* [Brief]:
Update the rows below by replacing "Блог" with "Новости" and keep everything else the same. Leave the pictures out of your answer.

(Records from a dataset)
Content starts
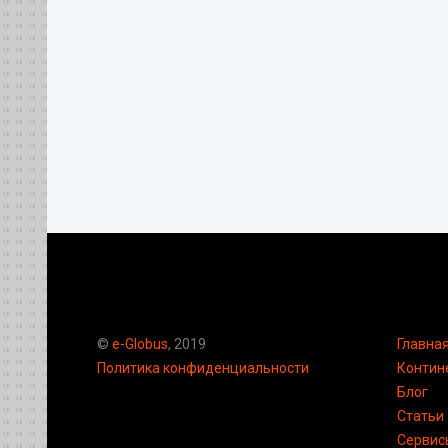
©
e-Globus
, 2019
Главна
Политика конфиденциальности
Контин
Блог
Статьи
Сервис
Content ends
* [Result below]:
©
e-Globus
, 2019
Главна
Политика конфиденциальности
Контин
Новости
Статьи
Сервис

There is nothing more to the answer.